A couple of weeks ago my science advisors, cabinet and I received a delegation of some of America's foremost climate scientists. They presented very disturbing evidence strongly suggesting that climate change was happening far quicker and was much more serious than predicted. They presented a convincing argument that climate change was in fact a humanity threatening emergency.

But they didn't ask for a Draconian emission reduction plan - they asked quite reasonably for a Presidential investigation of the real danger to Americans from climate change.

These leading scientists suggested that what was imperative was a robust consensus of all Americans on the real danger of climate change. They suggested that a mobilization of American science could provide a fair, informing process that would marshal all the facts and informing perspectives so that by fall, by the end of the baseball season, and in time to prepare for the important global meeting on climate change in Copenhagen in December, Americans would know climate change as well as they know baseball.
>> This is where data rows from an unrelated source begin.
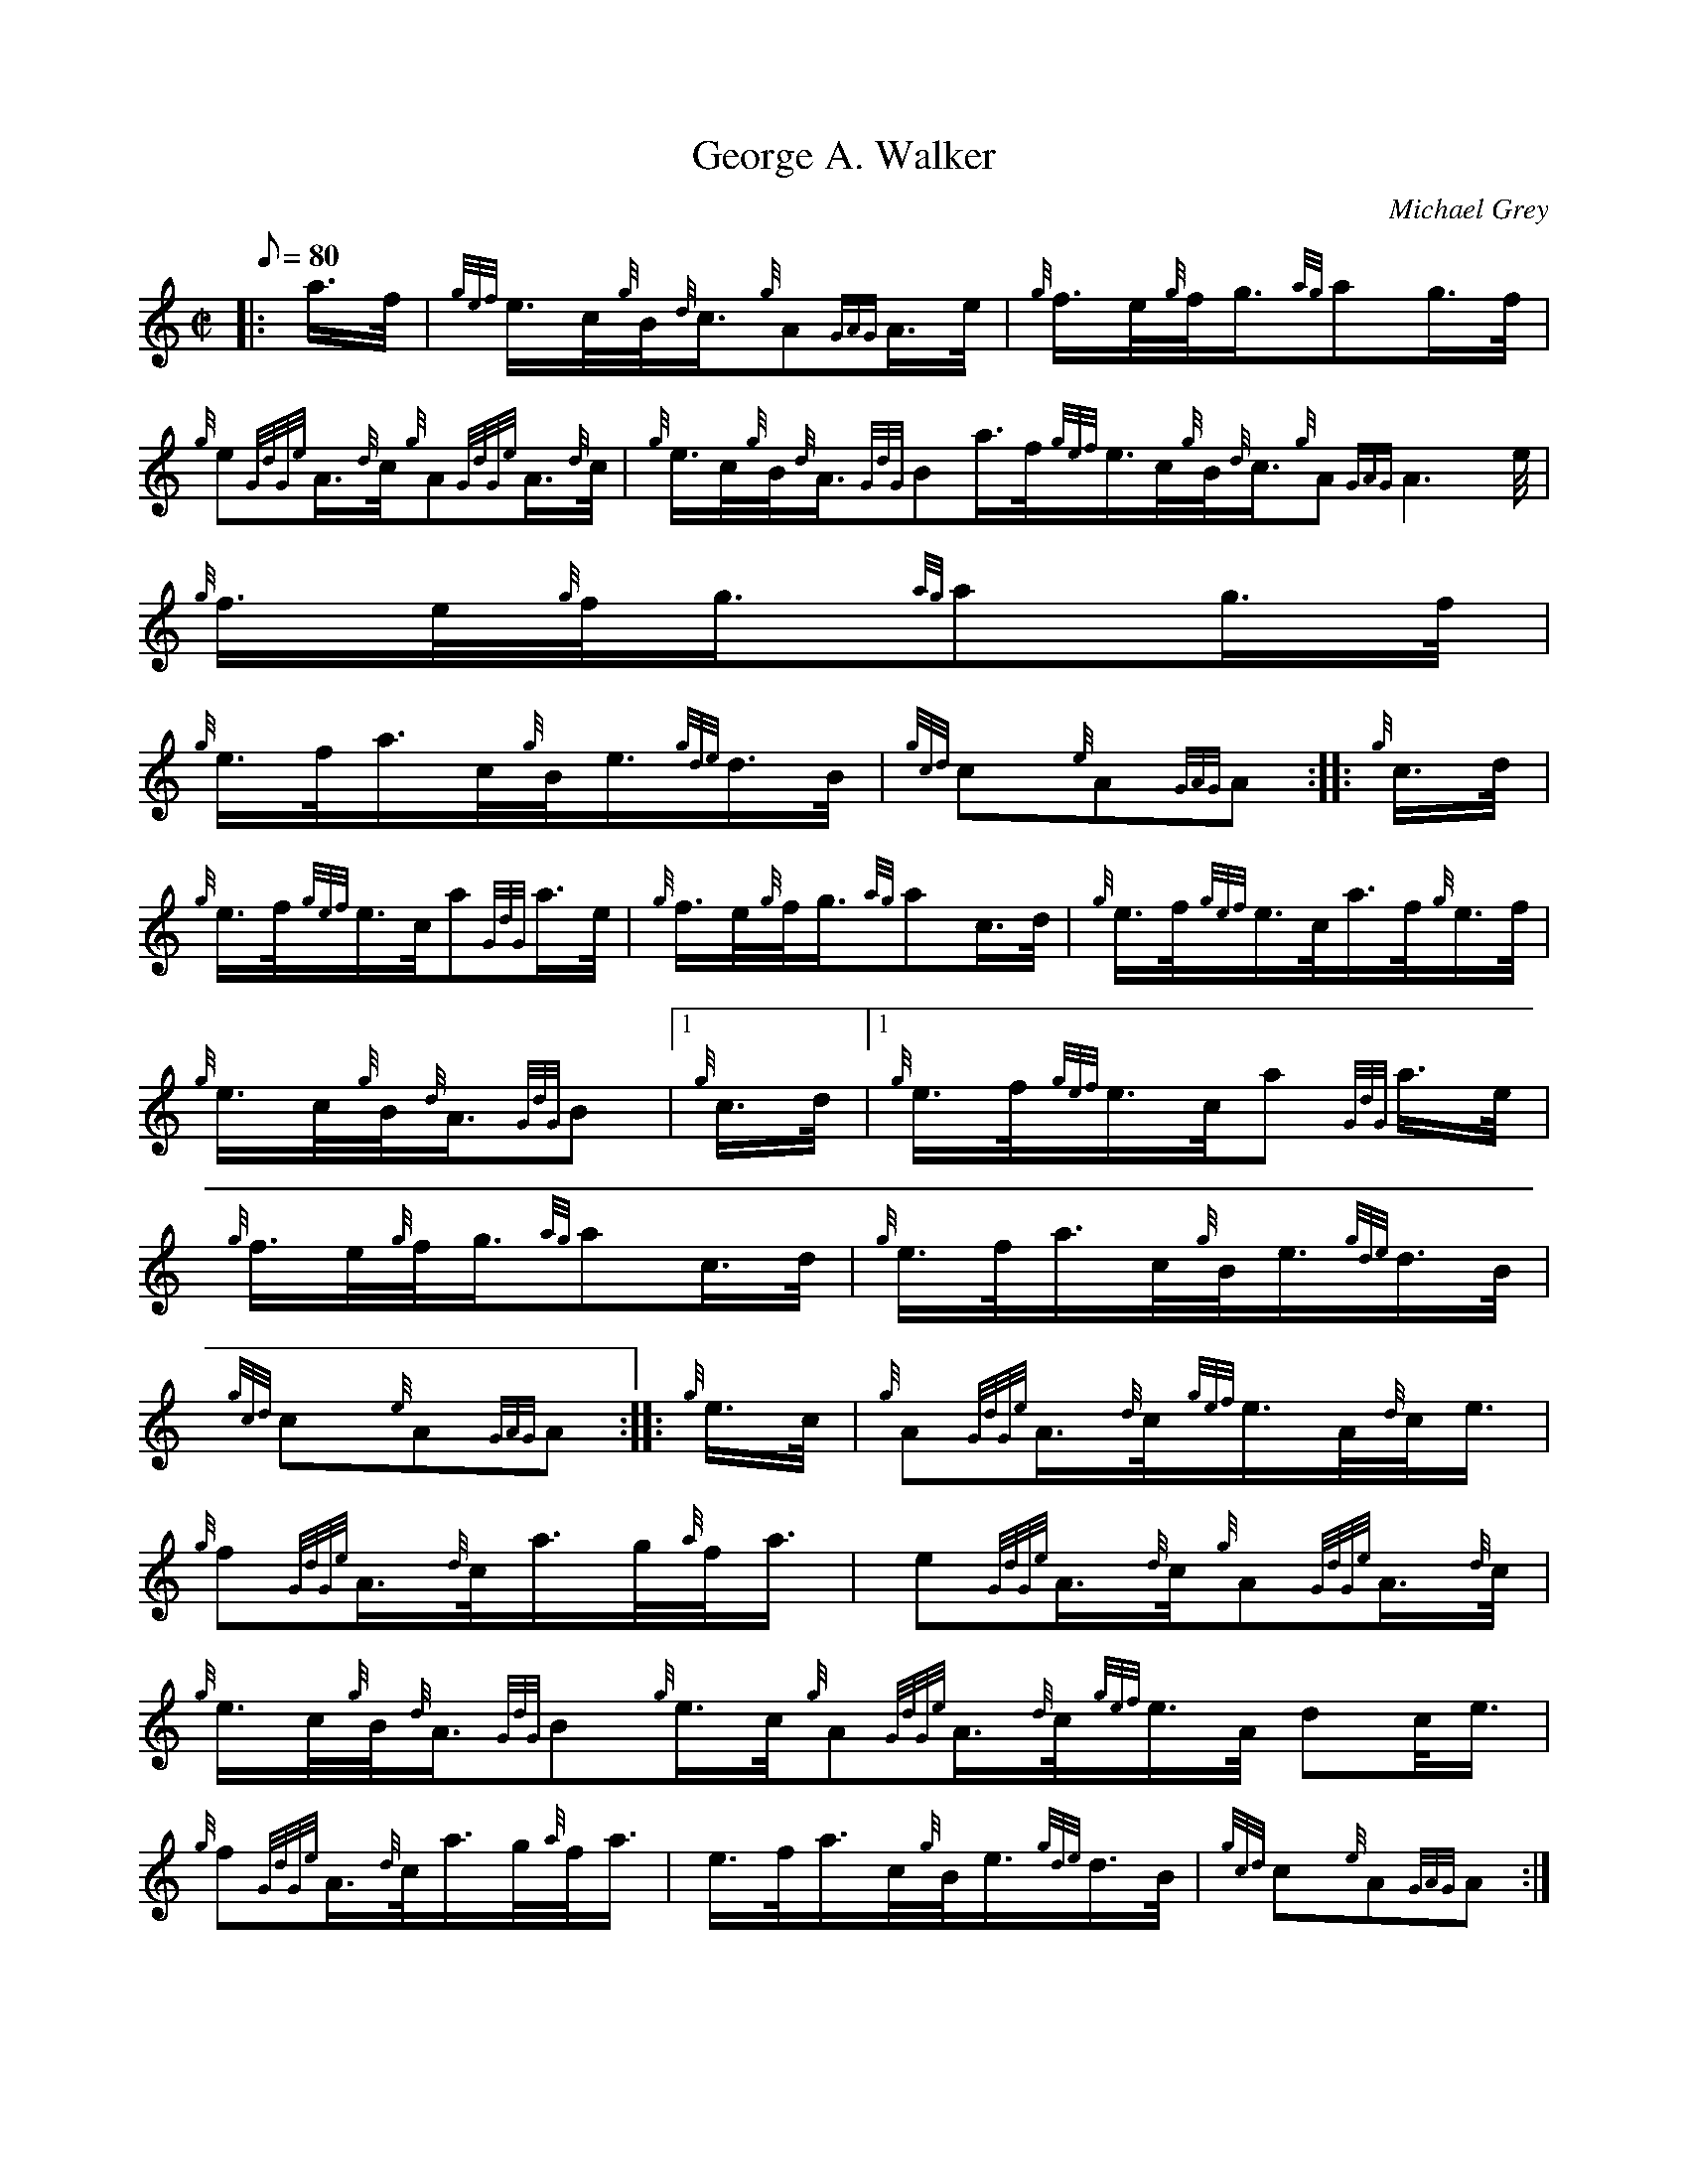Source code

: X: 1
T:George A. Walker
M:C|
L:1/8
Q:80
C:Michael Grey
S:March
K:HP
|: a3/4f/4|
{gef}e3/4c/4{g}B/4{d}c3/4{g}A{GAG}A3/4e/4|
{g}f3/4e/4{g}f/4g3/4{ag}ag3/4f/4|  !
{g}e{GdGe}A3/4{d}c/4{g}A{GdGe}A3/4{d}c/4|
{g}e3/4c/4{g}B/4{d}A3/4{GdG}Ba3/4f/4{gef}e3/4c/4{g}B/4{d}c3/4{g}A{GAG}A3
/4e/4|
{g}f3/4e/4{g}f/4g3/4{ag}ag3/4f/4|  !
{g}e3/4f/4a3/4c/4{g}B/4e3/4{gde}d3/4B/4|
{gcd}c{e}A{GAG}A:| |:
{g}c3/4d/4|  !
{g}e3/4f/4{gef}e3/4c/4a{GdG}a3/4e/4|
{g}f3/4e/4{g}f/4g3/4{ag}ac3/4d/4|
{g}e3/4f/4{gef}e3/4c/4a3/4f/4{g}e3/4f/4|  !
{g}e3/4c/4{g}B/4{d}A3/4{GdG}B|1 {g}c3/4d/4|1 {g}e3/4f/4{gef}e3/4c/4a{GdG
}a3/4e/4|
{g}f3/4e/4{g}f/4g3/4{ag}ac3/4d/4|
{g}e3/4f/4a3/4c/4{g}B/4e3/4{gde}d3/4B/4|  !
{gcd}c{e}A{GAG}A:| |:
{g}e3/4c/4|
{g}A{GdGe}A3/4{d}c/4{gef}e3/4A/4{d}c/4e3/4|  !
{g}f{GdGe}A3/4{d}c/4a3/4g/4{a}f/4a3/4|
e{GdGe}A3/4{d}c/4{g}A{GdGe}A3/4{d}c/4|
{g}e3/4c/4{g}B/4{d}A3/4{GdG}B{g}e3/4c/4{g}A{GdGe}A3/4{d}c/4{gef}e3/4A/4{
d}c/4e3/4|  !
{g}f{GdGe}A3/4{d}c/4a3/4g/4{a}f/4a3/4|
e3/4f/4a3/4c/4{g}B/4e3/4{gde}d3/4B/4|
{gcd}c{e}A{GAG}A:| |:  !
{gf}g|
a{GdG}a3/4e/4{gfg}f{gAGAG}A|
{g}f3/4e/4{g}f/4g3/4{ag}ag3/4f/4|  !
{g}e3/4f/4{gef}e3/4c/4a3/4f/4{g}e3/4f/4|
{g}e3/4c/4{g}B/4{d}A3/4{GdG}B|1 {gf}g|1 a{GdG}a3/4e/4{gfg}f{gAGAG}A|
{g}f3/4e/4{g}f/4g3/4{ag}ag3/4f/4|  !
{g}e3/4f/4a3/4c/4{g}B/4e3/4{gde}d3/4B/4|
{gcd}c{e}A{GAG}A:|

Well maybe that's a stretch, but well enough to accurately judge the danger.

I have asked the American Association for the Advancement of Science to develop and implement an innovative peer review science process to provide the most up to date and comprehensive understanding of climate change and the degree of risk, the degree of danger climate change presents, and mitigation strategies needed depending upon the seriousness of the climate change danger.

I've mandated our leading scientific organization to develop an informing, transparent, competitive process and to put this competition of differing scientific evidence up on the Internet in an informing manner so that the country can follow the investigation and so that at it's conclusion no one can be in doubt about the science. The AAAS will reach out to science organizations globally for informing input. They will use digital technology to greatly speed up the peer review process - this has to be a crash program, we've wasted too much time already. They will focus attention on the emerging science and ask the questions that need to be asked.
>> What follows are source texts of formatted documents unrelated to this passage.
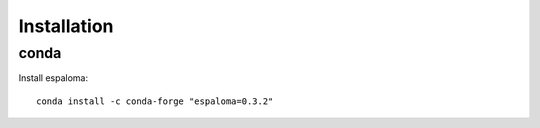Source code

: Installation
============

conda
-----

Install espaloma::

    conda install -c conda-forge "espaloma=0.3.2"

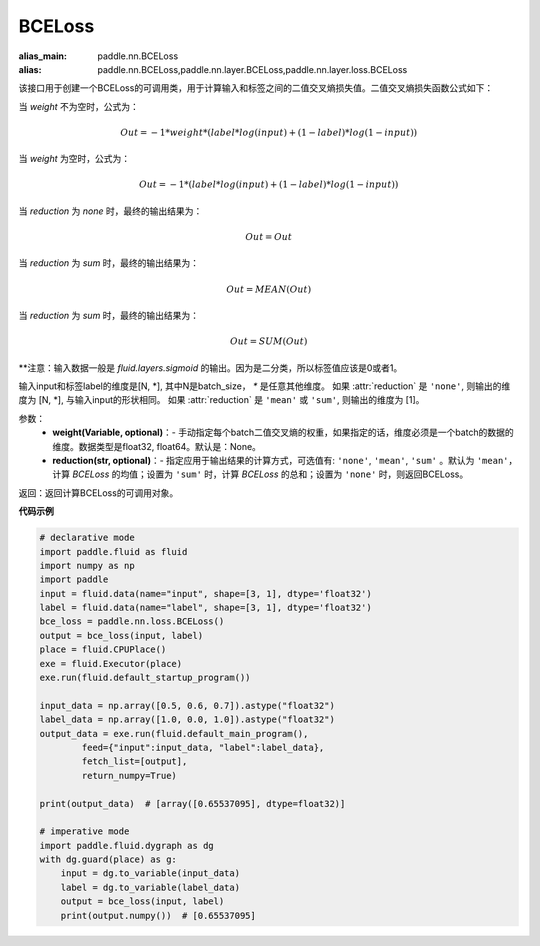 .. _cn_api_paddle_nn_BCELoss:

BCELoss
-------------------------------

.. py:function:: paddle.nn.BCELoss(input, label, weight=None, reduction='mean')

:alias_main: paddle.nn.BCELoss
:alias: paddle.nn.BCELoss,paddle.nn.layer.BCELoss,paddle.nn.layer.loss.BCELoss

该接口用于创建一个BCELoss的可调用类，用于计算输入和标签之间的二值交叉熵损失值。二值交叉熵损失函数公式如下：

当 `weight` 不为空时，公式为：

.. math::
  Out = -1 * weight * (label * log(input) + (1 - label) * log(1 - input))

当 `weight` 为空时，公式为：

.. math::
  Out = -1 * (label * log(input) + (1 - label) * log(1 - input))

当 `reduction` 为 `none` 时，最终的输出结果为：

.. math::
  Out = Out

当 `reduction` 为 `sum` 时，最终的输出结果为：

.. math::
  Out = MEAN(Out)

当 `reduction` 为 `sum` 时，最终的输出结果为：

.. math::
  Out = SUM(Out)


**注意：输入数据一般是 `fluid.layers.sigmoid` 的输出。因为是二分类，所以标签值应该是0或者1。

输入input和标签label的维度是[N, *], 其中N是batch_size， `*` 是任意其他维度。
如果 :attr:`reduction` 是 ``'none'``, 则输出的维度为 [N, *], 与输入input的形状相同。
如果 :attr:`reduction` 是 ``'mean'`` 或 ``'sum'``, 则输出的维度为 [1]。

参数：
  - **weight(Variable, optional)**：- 手动指定每个batch二值交叉熵的权重，如果指定的话，维度必须是一个batch的数据的维度。数据类型是float32, float64。默认是：None。
  - **reduction(str, optional)**：- 指定应用于输出结果的计算方式，可选值有: ``'none'``, ``'mean'``, ``'sum'`` 。默认为 ``'mean'``，计算 `BCELoss` 的均值；设置为 ``'sum'`` 时，计算 `BCELoss` 的总和；设置为 ``'none'`` 时，则返回BCELoss。

返回：返回计算BCELoss的可调用对象。

**代码示例**

.. code-block:: python

    # declarative mode
    import paddle.fluid as fluid
    import numpy as np
    import paddle
    input = fluid.data(name="input", shape=[3, 1], dtype='float32')
    label = fluid.data(name="label", shape=[3, 1], dtype='float32')
    bce_loss = paddle.nn.loss.BCELoss()
    output = bce_loss(input, label)
    place = fluid.CPUPlace()
    exe = fluid.Executor(place)
    exe.run(fluid.default_startup_program())

    input_data = np.array([0.5, 0.6, 0.7]).astype("float32")
    label_data = np.array([1.0, 0.0, 1.0]).astype("float32")
    output_data = exe.run(fluid.default_main_program(),
            feed={"input":input_data, "label":label_data},
            fetch_list=[output],
            return_numpy=True)

    print(output_data)  # [array([0.65537095], dtype=float32)]

    # imperative mode
    import paddle.fluid.dygraph as dg
    with dg.guard(place) as g:
        input = dg.to_variable(input_data)
        label = dg.to_variable(label_data)
        output = bce_loss(input, label)
        print(output.numpy())  # [0.65537095]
All scientifically formulated (falsifiable) perspectives will be fairly evaluated. If climate change isn't the result of our use of fossil fuels but is caused by cosmic rays or variations in the Sun's energy - great, then we won't need to reduce our emissions. If the best analysis of projected impacts suggest a begnine rise in temperature - great, but the science I've seen isn't quite that rosy.

But hopefully the analysis of danger, risk and appropriate mitigation will present a course of action that we and the world can do easily and then we will finally get on top of a problem that we have procrastinated upon for far too long.
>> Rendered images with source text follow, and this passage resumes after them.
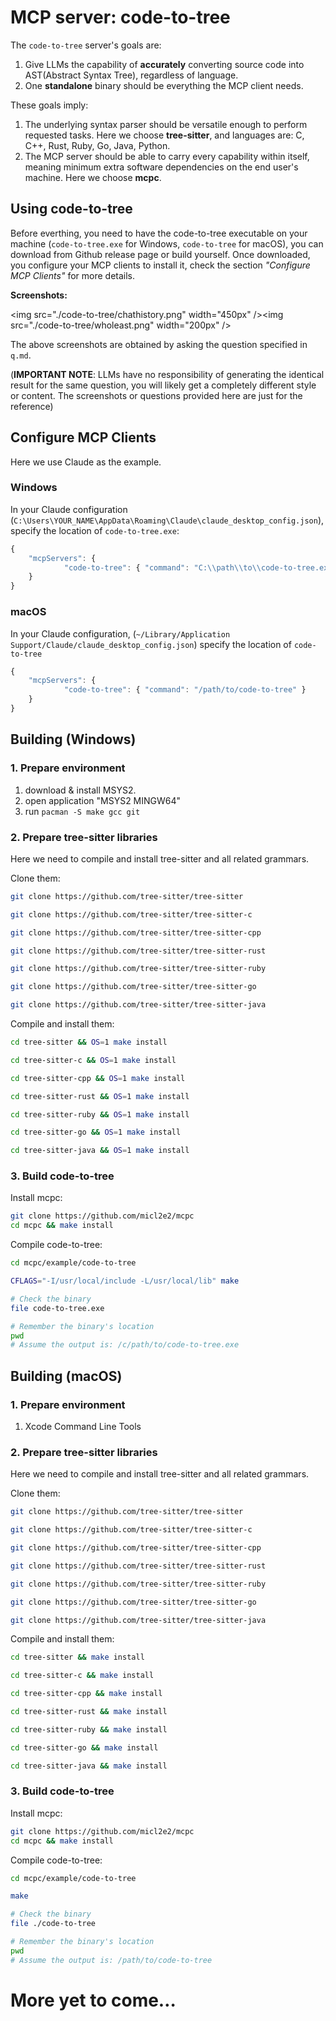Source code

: #+OPTIONS: toc:2 num:nil

* MCP server: code-to-tree

The =code-to-tree= server's goals are:
1. Give LLMs the capability of *accurately* converting source code into
   AST(Abstract Syntax Tree), regardless of language.
2. One *standalone* binary should be everything the MCP client needs.

These goals imply:

1. The underlying syntax parser should be versatile enough to perform
   requested tasks. Here we choose *tree-sitter*, and languages are:
   C, C++, Rust, Ruby, Go, Java, Python.
2. The MCP server should be able to carry every capability within
   itself, meaning minimum extra software dependencies on the end
   user's machine. Here we choose *mcpc*.

   
** Using code-to-tree

Before everthing, you need to have the code-to-tree executable on your
machine (=code-to-tree.exe= for Windows, =code-to-tree= for macOS),
you can download from Github release page or build yourself. Once
downloaded, you configure your MCP clients to install it, check the section
/"Configure MCP Clients"/ for more details.

*Screenshots:*

<img src="./code-to-tree/chathistory.png" width="450px" /><img src="./code-to-tree/wholeast.png" width="200px" />


The above screenshots are obtained by asking the question specified
in =q.md=. 

(*IMPORTANT NOTE*: LLMs have no responsibility of generating the identical
result for the same question,  you will likely get a completely different
style or content. The screenshots or questions provided here are just for the reference)


** Configure MCP Clients

Here we use Claude as the example.

*** Windows
In your Claude configuration
(=C:\Users\YOUR_NAME\AppData\Roaming\Claude\claude_desktop_config.json=),
specify the location of =code-to-tree.exe=:

#+begin_src js
{
    "mcpServers": {
            "code-to-tree": { "command": "C:\\path\\to\\code-to-tree.exe" }
    }
}
#+end_src

*** macOS

In your Claude configuration,
(=~/Library/Application Support/Claude/claude_desktop_config.json=)
specify the location of =code-to-tree=

#+begin_src js
{
    "mcpServers": {
            "code-to-tree": { "command": "/path/to/code-to-tree" }
    }
}
#+end_src



** Building (Windows)
  
*** 1. Prepare environment

1. download & install MSYS2.
2. open application "MSYS2 MINGW64"
3. run =pacman -S make gcc git=

*** 2. Prepare tree-sitter libraries

Here we need to compile and install tree-sitter and all related grammars.

Clone them:

#+begin_src bash
git clone https://github.com/tree-sitter/tree-sitter

git clone https://github.com/tree-sitter/tree-sitter-c

git clone https://github.com/tree-sitter/tree-sitter-cpp

git clone https://github.com/tree-sitter/tree-sitter-rust

git clone https://github.com/tree-sitter/tree-sitter-ruby

git clone https://github.com/tree-sitter/tree-sitter-go

git clone https://github.com/tree-sitter/tree-sitter-java
#+end_src

Compile and install them:

#+begin_src bash
cd tree-sitter && OS=1 make install

cd tree-sitter-c && OS=1 make install

cd tree-sitter-cpp && OS=1 make install

cd tree-sitter-rust && OS=1 make install

cd tree-sitter-ruby && OS=1 make install

cd tree-sitter-go && OS=1 make install

cd tree-sitter-java && OS=1 make install
#+end_src

*** 3. Build code-to-tree

Install mcpc:

#+begin_src bash
  git clone https://github.com/micl2e2/mcpc
  cd mcpc && make install
#+end_src

Compile code-to-tree:

#+begin_src bash
  cd mcpc/example/code-to-tree

  CFLAGS="-I/usr/local/include -L/usr/local/lib" make

  # Check the binary
  file code-to-tree.exe

  # Remember the binary's location
  pwd
  # Assume the output is: /c/path/to/code-to-tree.exe
#+end_src


** Building (macOS)
  
*** 1. Prepare environment

1. Xcode Command Line Tools

*** 2. Prepare tree-sitter libraries

Here we need to compile and install tree-sitter and all related grammars.

Clone them:

#+begin_src bash
git clone https://github.com/tree-sitter/tree-sitter

git clone https://github.com/tree-sitter/tree-sitter-c

git clone https://github.com/tree-sitter/tree-sitter-cpp

git clone https://github.com/tree-sitter/tree-sitter-rust

git clone https://github.com/tree-sitter/tree-sitter-ruby

git clone https://github.com/tree-sitter/tree-sitter-go

git clone https://github.com/tree-sitter/tree-sitter-java
#+end_src

Compile and install them:

#+begin_src bash
cd tree-sitter && make install

cd tree-sitter-c && make install

cd tree-sitter-cpp && make install

cd tree-sitter-rust && make install

cd tree-sitter-ruby && make install

cd tree-sitter-go && make install

cd tree-sitter-java && make install
#+end_src

*** 3. Build code-to-tree

Install mcpc:

#+begin_src bash
  git clone https://github.com/micl2e2/mcpc
  cd mcpc && make install
#+end_src

Compile code-to-tree:

#+begin_src bash
  cd mcpc/example/code-to-tree

  make

  # Check the binary
  file ./code-to-tree

  # Remember the binary's location
  pwd
  # Assume the output is: /path/to/code-to-tree
#+end_src


* More yet to come...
And if the melting Arctic and methane escaping from melting permafrost or potential drying out of the Amazon are quantified as this tipping point danger, as a profound humanity threatening danger, then all Americans and all those informed globally will know that we have to take emergency action. We'll see. I have great faith in our scientists - that they can rise to this occasion and give us the robust consensus about climate change that we need.

We will fund such an endeavor because we would be sadly negligent if we did not adequately quantify what could be a humanity threatening emergency. We also think that building a strong democracy requires an informed electorate. America has ten of the best and brightest global experts on almost every subject. This type of process could prove invaluable for providing society informing expert opinion on a wide variety of important but presently controversial subjects.

Now I'd like to say that my Cubs were the best team in baseball but it's early in the season and the statistics, the record of all the games played so far, say that the Marlins are presently the best team, best record in both leagues. By World Series time I'm hoping that the Cubs will be that best team, but that's why they play the games and we'll see.

By World Series time you will know how serious - or not - is the climate change danger. All of us will be on the same page on climate change and we can act accordingly. For too long Americans have been fed a diet of questionable information. We're going to improve our diet and get strong as a democracy. We're going to get smarter in meeting the many challenges we face. Yes, we can.